Thank you, Barbara.
It is Thanksgiving week and Mr. Scary's first graders in Room One have some activities planned to help celebrate the holiday.
On the Monday before Thanksgiving, the kids begin a list of things that they are thankful for to enter into the school's Thankful contest. The class with the best list will win a homemade pumpkin pie. Trouble is, no one in Room One likes pumpkin pie, it makes them vomit. But a Thankful List is begun and includes such things as cranberry jelly in a can (Junie's choice) and exploding biscuits (you know, the kind that you bash on the counter to open).

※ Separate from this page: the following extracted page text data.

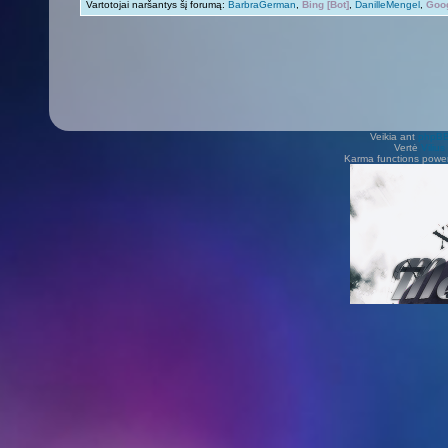
Vartotojai naršantys šį forumą:
BarbraGerman
,
Bing [Bot]
,
DanilleMengel
,
Goog
Veikia ant
phpB
Vertė
Viliu
Karma functions pow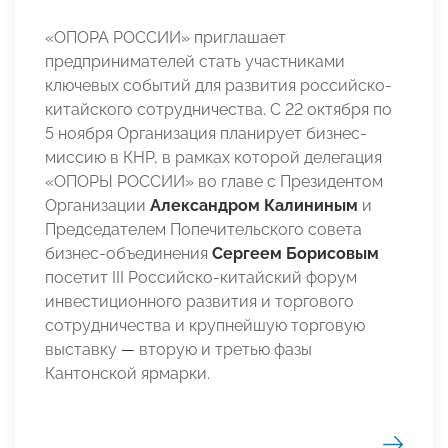
«ОПОРА РОССИИ» приглашает
предпринимателей стать участниками
ключевых событий для развития российско-
китайского сотрудничества. С 22 октября по
5 ноября Организация планирует бизнес-
миссию в КНР, в рамках которой делегация
«ОПОРЫ РОССИИ» во главе с Президентом
Организации
Александром Калининым
и
Председателем Попечительского совета
бизнес-объединения
Сергеем Борисовым
посетит III Российско-китайский форум
инвестиционного развития и торгового
сотрудничества и крупнейшую торговую
выставку
—
вторую и третью фазы
Кантонской ярмарки.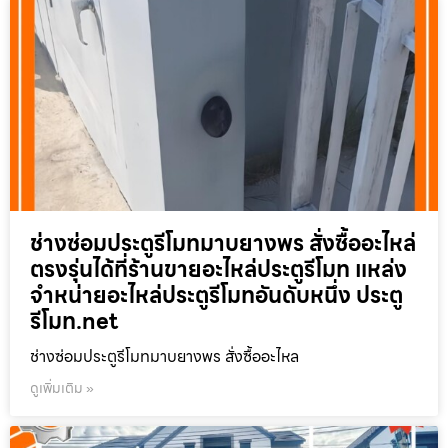
ช่างซ่อมประตูรีโมทมาบยางพร สั่งซื้ออะไหล่
ตรงรุ่นได้ที่ร้านขายอะไหล่ประตูรีโมท แหล่ง
จำหน่ายอะไหล่ประตูรีโมทอันดับหนึ่ง ประตู
รีโมท.net
ช่างซ่อมประตูรีโมทมาบยางพร สั่งซื้ออะไหล
ดูเพิ่มเติม »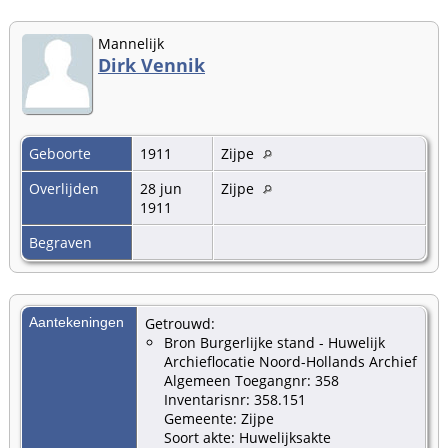
Mannelijk
Dirk Vennik
Geboorte
1911
Zijpe
Overlijden
28 jun
Zijpe
1911
Begraven
Aantekeningen
Getrouwd:
Bron Burgerlijke stand - Huwelijk
Archieflocatie Noord-Hollands Archief
Algemeen Toegangnr: 358
Inventarisnr: 358.151
Gemeente: Zijpe
Soort akte: Huwelijksakte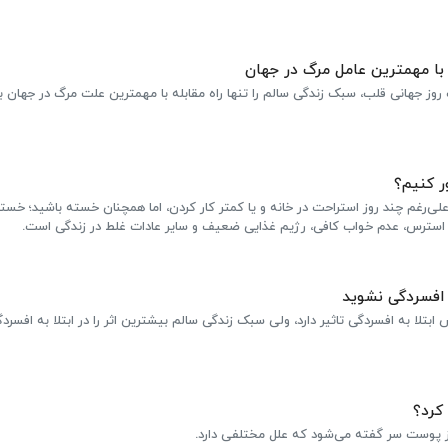
 با مهمترین عامل مرگ در جهان
هانی قلب، سبک زندگی سالم را تنها راه مقابله با مهمترین علت مرگ در جهان بر
ر کنیم؟
‌رغم چند روز استراحت در خانه و یا کمتر کار کردن، اما همچنان خسته‌ باشید؛ خست
ز استرس، عدم خواب کافی، رژیم غذایی ضعیف و سایر عادات غلط در زندگی است.
 افسردگی نشوید
 کرد؟
ز پوست سر گفته می‌شود که علل مختلفی دارد.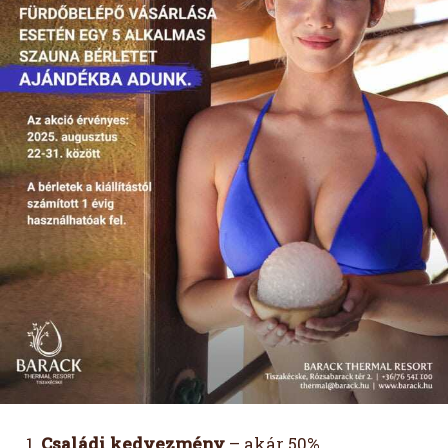
Családi kedvezmény
– akár 50%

On the Tuesday before Thanksgiving, everyone has a Thankful Bag to fill with something they are thankful for. But they can't show each other what's in their bag until it is their turn at Show and Tell. Imagine a whole day of Show and Tell. This is great until rich Lucille opens her Thankful Bag and waves all the money in it around the classroom and everyone goes diving for ones, fives, tens and twenties. A trip to the principal's office delays things a bit. Junie brought in her favorite stuffed elephant and her nemisis May brought in the same exact stuffed animal. Words are exhanged, another delay and both girls end up having their elephants taken away by Mr. Scary. But, despite all, by the end of the day, the class has a list of twenty things on their Thankful List, though Mr. Scary seems somewhat dismayed by what the students listed.

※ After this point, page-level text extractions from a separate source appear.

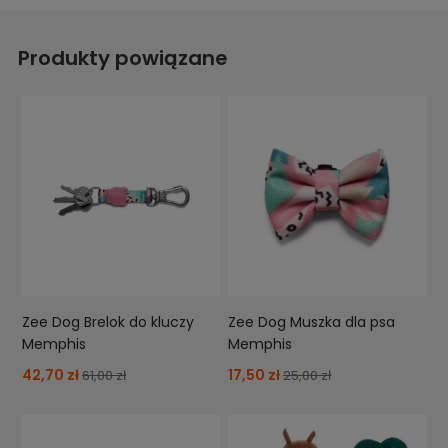
Produkty powiązane
Zee Dog Brelok do kluczy
Zee Dog Muszka dla psa
Memphis
Memphis
42,70 zł
17,50 zł
61,00 zł
25,00 zł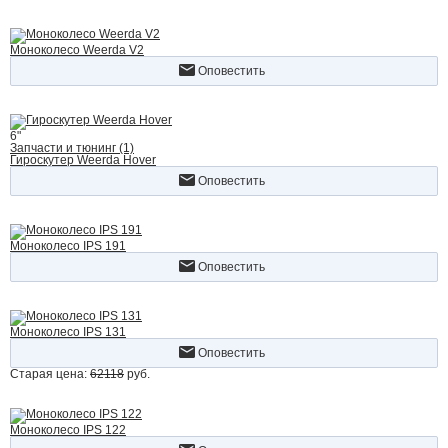
Моноколесо Weerda V2
Оповестить
6"
Запчасти и тюнинг (1)
Гироскутер Weerda Hover
Оповестить
Моноколесо IPS 191
Оповестить
Моноколесо IPS 131
Оповестить
Старая цена:
62118
руб.
Моноколесо IPS 122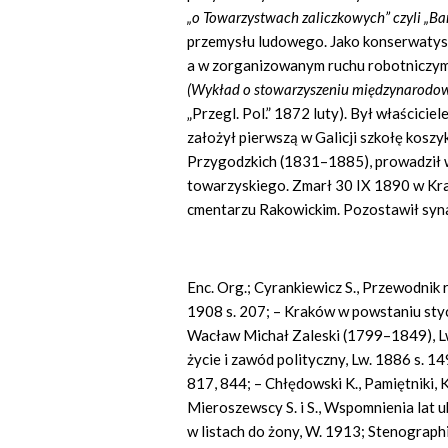
„o Towarzystwach zaliczkowych” czyli „B
przemysłu ludowego. Jako konserwatyst
a w zorganizowanym ruchu robotniczym 
(Wykład o stowarzyszeniu międzynarod
„Przegl. Pol.” 1872 luty). Był właścicie
założył pierwszą w Galicji szkołę koszy
Przygodzkich (1831–1885), prowadził 
towarzyskiego. Zmarł 30 IX 1890 w Kra
cmentarzu Rakowickim. Pozostawił syn
Enc. Org.; Cyrankiewicz S., Przewodnik
1908 s. 207; – Kraków w powstaniu sty
Wacław Michał Zaleski (1799–1849), L
życie i zawód polityczny, Lw. 1886 s. 1
817, 844; – Chłędowski K., Pamiętniki, 
Mieroszewscy S. i S., Wspomnienia lat 
w listach do żony, W. 1913;
Stenographi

On the Wednesday before Thanksgiving, the class is to come in dressed as pilgrims or Native Americans. Junie isn't happy being a pilgrim, and she is especially unhappy when May comes in dressed as the Native American Princess she wanted to be. First thing in the morning, the winner of the Thankful List contest is named and, much to everyone's surprise, particularly Mr. Scary, it turns out to be Room One because they had the most honest list ever. Later in the day, invited parents and other relatives arrive to enjoy a feast with the kids of food they brought with them. And it turns out that some pumpkin pie is better than others!
Turkeys We Have Loved and Eaten is a laugh out loud story with lots of lessons to be learned. The basic theme here is thankfulness and in the end that is was really comes across. I thought the fact that the teacher didn't try to change the kids' list choices to make it more PC was a nice touch, and I think the list reflects reality more than we might like to think. But that is OK, kids really do like such things as rainbow sprinkles, cookies, but not the coconut kind, and the big box of 64 crayons (I was pretty thankful the first time I got a box of 64 crayons).
Parents and teachers don't generally like the Junie B. Jones books, but kids do. My Kiddo and her cousins always read them and, despite some incorrect grammar and sometimes rowdy behavior, it didn't seem to rub off.
And when you are a 4th grade teacher in a failing school, and a few of the kids in your class have discovered Junie B., and the Amber Brown series and want to read their stories, you are pretty thankful that they want to read anything at all.